# The Stormraven Gunship



## sphere830 (Aug 4, 2009)

So I was excited to get the email today via games work-shop about the new Stormraven model that is on advanced order for the upcoming Blood Angels release of a few new models. Is this going to be a Valkyrie-type of heavy support, scout, transport for all the Marine factions? I played a game yesterday with my Orks against an IG player that used two Valkyries in a 1k 'seize the objective' mission. He wiped me up all over my 4x4 home battle field. That aside, does anyone know what the stat line for the Stormraven may be and will it offer us Space Marine players a versatile flying transport/support vehicle?

If you have not seen this here is a link to the model:

http://www.games-workshop.com/gws/catalog/productDetail.jsp?catId=cat440160a&prodId=prod900149a


----------



## OrdoMalleus (Apr 24, 2009)

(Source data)

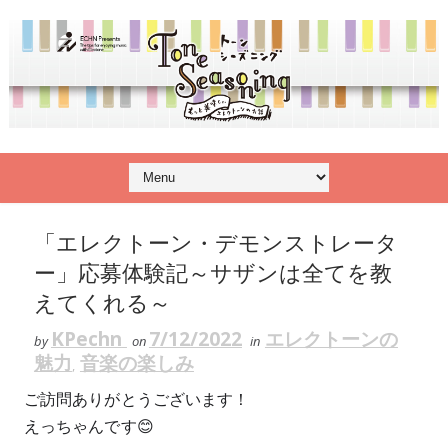
「エレクトーン・デモンストレータ
ー」応募体験記～サザンは全てを教
えてくれる～
KPechn
7/12/2022
エレクトーンの
by
on
in
魅力
音楽の楽しみ
,
ご訪問ありがとうございます！
えっちゃんです😊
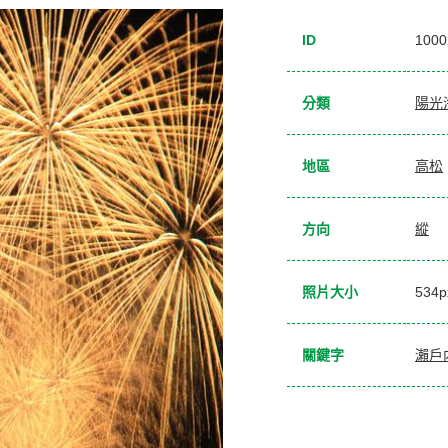
ID
1000
分類
陽光
地區
高松
方向
縱
照片大小
534
關鍵字
瀨戶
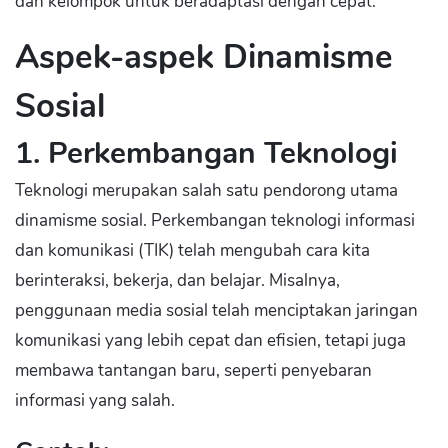
dan kelompok untuk beradaptasi dengan cepat.
Aspek-aspek Dinamisme
Sosial
1. Perkembangan Teknologi
Teknologi merupakan salah satu pendorong utama
dinamisme sosial. Perkembangan teknologi informasi
dan komunikasi (TIK) telah mengubah cara kita
berinteraksi, bekerja, dan belajar. Misalnya,
penggunaan media sosial telah menciptakan jaringan
komunikasi yang lebih cepat dan efisien, tetapi juga
membawa tantangan baru, seperti penyebaran
informasi yang salah.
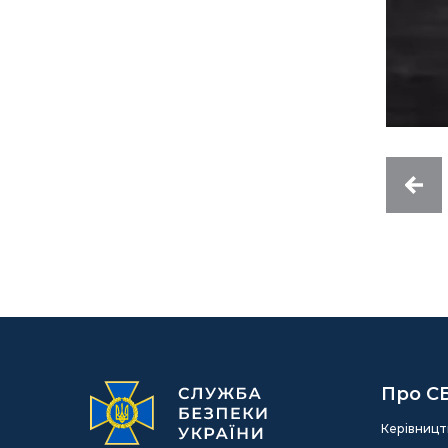
Про С
Керівницт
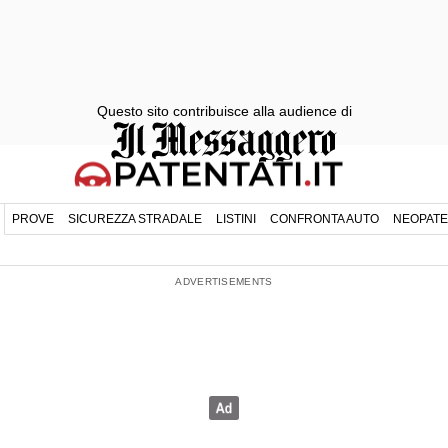
Questo sito contribuisce alla audience di
PROVE
SICUREZZA STRADALE
LISTINI
CONFRONTA AUTO
NEOPATE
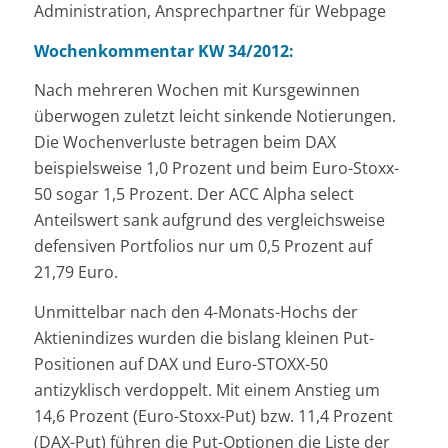
Administration, Ansprechpartner für Webpage
Wochenkommentar KW 34/2012:
Nach mehreren Wochen mit Kursgewinnen
überwogen zuletzt leicht sinkende Notierungen.
Die Wochenverluste betragen beim DAX
beispielsweise 1,0 Prozent und beim Euro-Stoxx-
50 sogar 1,5 Prozent. Der ACC Alpha select
Anteilswert sank aufgrund des vergleichsweise
defensiven Portfolios nur um 0,5 Prozent auf
21,79 Euro.
Unmittelbar nach den 4-Monats-Hochs der
Aktienindizes wurden die bislang kleinen Put-
Positionen auf DAX und Euro-STOXX-50
antizyklisch verdoppelt. Mit einem Anstieg um
14,6 Prozent (Euro-Stoxx-Put) bzw. 11,4 Prozent
(DAX-Put) führen die Put-Optionen die Liste der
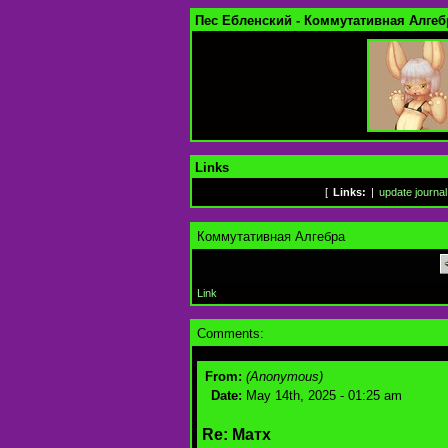
Пес Ебленский - Коммутативная Алгеб
Links
[
Links:
|
update journal
Коммутативная Алгебра
Link
Comments:
From:
(Anonymous)
Date:
May 14th, 2025 - 01:25 am
Re: Матх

__Exercises__:
1. Answer these questions about the Stormraven forum thread:
(a) Which army did sphere830 play in the game the day before posting?
(b) How many Valkyries did the opponent use in that game?
(c) For which army's release is the Stormraven model on advance order?
2. Pick up the Stormraven forum thread from its last line and write the next post.
The records play no part here.

__Outputs in order__:
1.
(a) Orks
(b) Two
(c) Blood Angels

2.
Theres quite a lot of debates and threads on this already.
http://www.heresy-online.net/forums/showthread.php?t=80132
http://www.heresy-online.net/forums/showthread.php?t=80276

Currently its Blood Angels and Grey Knights only, althought there are a couple of rumours that it will be made availble for all sm in next months WD.

That aside its statlines can be found in C:BA. IMO its a superb value for its cost, and is very similar to a valkerie for the IG as you mentioned, although has a greater transport capacity (including dreadnoughts) and greater firepower.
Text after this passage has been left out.